Qui est fou, qui ne l’est pas?
SANLAVILLE Dominique, Éd. L’Harmattan, 2025, 186 p.
La progressive dégradation de la protection de l’enfance, dans notre pays, n’a d’équivalent que celle de l’hôpital public en général et la psychiatrie en particulier. Dominique Sanlaville nous en fait une chronique lucide.
Sa carrière, l’auteur la commence comme infirmier, à l’âge de 17 ans. Il travaille alors dans l’une des dix-huit petites unités pavillonnaires d’un hôpital établi dans un parc arboré de trente hectares. Le type même de ces établissements classiques que l’on retrouvait dans tous les départements. La sectorisation psychiatrique les a profondément réformés. La fermeture massive des lits en milieu fermé devait les transformer en places de structures extérieures alternatives. Il n’en fut rien.

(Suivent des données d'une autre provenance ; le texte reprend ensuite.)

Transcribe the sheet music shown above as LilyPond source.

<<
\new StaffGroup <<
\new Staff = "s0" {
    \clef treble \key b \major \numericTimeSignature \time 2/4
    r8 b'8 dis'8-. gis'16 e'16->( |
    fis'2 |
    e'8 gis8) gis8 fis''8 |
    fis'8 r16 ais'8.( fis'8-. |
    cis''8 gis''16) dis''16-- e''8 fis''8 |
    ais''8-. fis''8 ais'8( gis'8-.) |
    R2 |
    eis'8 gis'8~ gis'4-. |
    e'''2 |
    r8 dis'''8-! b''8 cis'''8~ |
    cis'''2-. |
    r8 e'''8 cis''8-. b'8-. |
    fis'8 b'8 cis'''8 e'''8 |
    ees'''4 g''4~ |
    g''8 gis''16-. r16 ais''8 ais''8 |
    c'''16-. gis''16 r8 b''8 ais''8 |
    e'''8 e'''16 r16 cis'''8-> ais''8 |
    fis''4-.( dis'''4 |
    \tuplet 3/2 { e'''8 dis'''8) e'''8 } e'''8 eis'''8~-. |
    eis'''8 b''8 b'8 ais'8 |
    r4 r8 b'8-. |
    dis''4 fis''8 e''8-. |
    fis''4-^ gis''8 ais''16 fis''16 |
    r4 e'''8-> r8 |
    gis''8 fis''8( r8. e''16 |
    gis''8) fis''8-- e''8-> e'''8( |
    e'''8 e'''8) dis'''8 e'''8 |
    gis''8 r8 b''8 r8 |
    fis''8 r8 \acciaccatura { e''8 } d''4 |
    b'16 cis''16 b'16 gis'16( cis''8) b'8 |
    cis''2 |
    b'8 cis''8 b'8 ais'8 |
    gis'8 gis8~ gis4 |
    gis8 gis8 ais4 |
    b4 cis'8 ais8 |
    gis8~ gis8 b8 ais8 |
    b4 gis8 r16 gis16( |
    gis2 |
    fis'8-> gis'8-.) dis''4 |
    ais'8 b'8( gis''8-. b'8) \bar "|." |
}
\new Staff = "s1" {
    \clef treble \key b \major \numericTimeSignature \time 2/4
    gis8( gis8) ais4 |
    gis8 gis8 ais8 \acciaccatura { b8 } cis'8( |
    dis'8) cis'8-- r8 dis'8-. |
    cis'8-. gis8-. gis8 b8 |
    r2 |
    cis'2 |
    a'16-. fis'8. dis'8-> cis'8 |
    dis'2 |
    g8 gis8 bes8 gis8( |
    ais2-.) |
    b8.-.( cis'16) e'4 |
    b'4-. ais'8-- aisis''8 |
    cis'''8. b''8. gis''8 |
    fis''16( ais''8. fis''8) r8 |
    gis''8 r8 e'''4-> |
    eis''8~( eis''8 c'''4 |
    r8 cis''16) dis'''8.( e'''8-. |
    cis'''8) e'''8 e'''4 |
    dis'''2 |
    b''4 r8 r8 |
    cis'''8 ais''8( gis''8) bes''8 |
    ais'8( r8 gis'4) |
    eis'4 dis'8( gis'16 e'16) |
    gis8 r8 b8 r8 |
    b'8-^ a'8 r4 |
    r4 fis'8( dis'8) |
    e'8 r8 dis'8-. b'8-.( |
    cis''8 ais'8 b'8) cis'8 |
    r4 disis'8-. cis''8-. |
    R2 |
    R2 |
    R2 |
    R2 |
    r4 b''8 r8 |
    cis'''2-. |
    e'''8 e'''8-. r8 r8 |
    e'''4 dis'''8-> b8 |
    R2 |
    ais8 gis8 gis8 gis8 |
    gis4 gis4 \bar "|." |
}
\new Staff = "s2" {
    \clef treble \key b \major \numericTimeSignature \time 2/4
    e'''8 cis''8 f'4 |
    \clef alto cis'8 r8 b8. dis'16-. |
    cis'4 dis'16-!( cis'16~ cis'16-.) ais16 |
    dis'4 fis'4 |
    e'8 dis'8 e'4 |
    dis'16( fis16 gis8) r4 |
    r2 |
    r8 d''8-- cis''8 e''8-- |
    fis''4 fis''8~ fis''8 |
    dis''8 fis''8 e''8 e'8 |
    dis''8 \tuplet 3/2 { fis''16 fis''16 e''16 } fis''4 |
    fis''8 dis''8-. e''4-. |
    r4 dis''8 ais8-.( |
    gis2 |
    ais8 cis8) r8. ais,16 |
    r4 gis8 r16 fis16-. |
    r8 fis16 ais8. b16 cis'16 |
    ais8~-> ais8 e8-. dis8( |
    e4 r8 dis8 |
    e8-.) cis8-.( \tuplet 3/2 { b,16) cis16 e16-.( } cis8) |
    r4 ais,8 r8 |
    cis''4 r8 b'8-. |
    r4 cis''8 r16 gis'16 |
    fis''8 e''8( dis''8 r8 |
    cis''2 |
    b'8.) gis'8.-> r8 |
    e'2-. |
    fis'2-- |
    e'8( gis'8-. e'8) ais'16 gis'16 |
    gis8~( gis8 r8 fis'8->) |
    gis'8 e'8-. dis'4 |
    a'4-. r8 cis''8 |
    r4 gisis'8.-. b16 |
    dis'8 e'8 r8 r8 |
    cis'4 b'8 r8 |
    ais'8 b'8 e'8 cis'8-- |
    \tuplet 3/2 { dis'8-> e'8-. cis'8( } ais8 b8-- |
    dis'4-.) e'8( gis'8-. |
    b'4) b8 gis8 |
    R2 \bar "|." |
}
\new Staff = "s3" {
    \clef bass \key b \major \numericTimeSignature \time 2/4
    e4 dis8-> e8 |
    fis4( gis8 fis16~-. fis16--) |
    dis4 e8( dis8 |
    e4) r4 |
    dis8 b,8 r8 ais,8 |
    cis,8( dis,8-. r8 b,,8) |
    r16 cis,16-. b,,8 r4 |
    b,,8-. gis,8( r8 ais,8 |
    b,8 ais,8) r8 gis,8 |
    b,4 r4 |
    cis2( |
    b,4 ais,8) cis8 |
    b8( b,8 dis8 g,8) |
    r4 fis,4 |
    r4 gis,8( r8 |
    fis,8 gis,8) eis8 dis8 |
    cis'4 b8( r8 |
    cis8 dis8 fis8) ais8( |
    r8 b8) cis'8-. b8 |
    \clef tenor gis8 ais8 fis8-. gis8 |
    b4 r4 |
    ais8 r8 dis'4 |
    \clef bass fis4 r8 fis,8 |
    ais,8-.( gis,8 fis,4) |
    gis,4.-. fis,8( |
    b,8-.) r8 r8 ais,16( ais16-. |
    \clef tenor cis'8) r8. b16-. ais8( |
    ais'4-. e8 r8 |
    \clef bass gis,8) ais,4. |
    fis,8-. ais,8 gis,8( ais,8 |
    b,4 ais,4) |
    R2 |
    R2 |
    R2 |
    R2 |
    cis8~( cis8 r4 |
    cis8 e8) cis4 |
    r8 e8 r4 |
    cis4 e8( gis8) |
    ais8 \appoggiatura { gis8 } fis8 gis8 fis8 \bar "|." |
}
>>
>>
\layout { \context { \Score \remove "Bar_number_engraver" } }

L’auteur est loin de se montrer nostalgique de ces vieux hôpitaux. Il ne regrette pas l’époque de ces mandarins régnant dans la toute-puissance sur son service transformé en petit marquisat. Entouré de courtisans cherchant à se placer et à obtenir ses faveurs ou un petit morceau de pouvoir, ils menaient un jeu pervers dont il fallait connaître les règles. A la fois admirés et craints, ils exigeaient une dévotion et une soumission sans conditions, toute identité professionnelle devant se calquer sur la leur.
Leurs pratiques étaient loin d’être toujours recommandables. La psychiatrie n’était pas alors aussi tolérante et large d’esprit qu’on ne l’imagine, parfois. Les thérapies de réorientation sexuelle (destinée à rétablir l’hétérosexualité chez les homosexuels), les lobotomies (sectionner un lobe cérébral pour guérir de la folie), la sismothérapie ou les techniques aversives à coups de chocs électriques étaient alors monnaie courante.
Pourtant, c’est dans cette même période qu’émergea parallèlement la thérapie psycho-relationnelle qui allait s’y substituer. Considérant la frontière entre le normal et l’anormal comme ténue, cette approche chercha à donner du sens à l’insensé et à tenter de comprendre un tant soit peu l’incompréhensible. La contenance relationnelle, qu’elle privilégia, prit le temps de connaître le malade, de tisser des liens avec lui et d’établir un cadre enveloppant
Aujourd’hui, tout cela est en voie de disparition. Le patient n’est plus considéré comme une personne pensante. Il est réduit à un cerveau qui connait des ratés, des connections synaptiques défaillantes et des médiateurs chimiques perturbés. Seules la chimie et ses molécules sont devenues capables de répondre aux maladies de l’âme. Un raz de marée neurobiologiste a transformé la psychiatrie en une discipline mécaniciste destinée à traiter d’une manière implacable la machinerie du cerveau.
Les soins ne se donnent plus, ils sont administrés. Les traitements chimiques cherchent à effacer les symptômes, à normaliser rapidement les comportements, à rendre le patient conforme et adapté. Attaches, contentions et chambres d’isolement se sont multipliés, quand l’imagerie médicale et la tomographie à émission de positrons ne suffisent pas. La psychiatrie se transforme progressivement en un univers aseptisé et scientiste qui s’éloigne de sa fonction soignante et se tourne vers standardisation et la marchandisation.
Certes homo sapiens peut toujours se transformer un homo demens. Mais, il détient pourtant une particularité : il ne peut être soigné malgré lui. Face à son imprévisibilité qui agite et bouscule les esprits cartésiens, la médecine somatique échoue bien souvent. Seule la rencontre de deux subjectivités, celle de la personne soignée et de la personne soignante, peut faire émerger la complexité du genre humain et ouvrir les voies sinon de la guérison, du moins de sa stabilisation.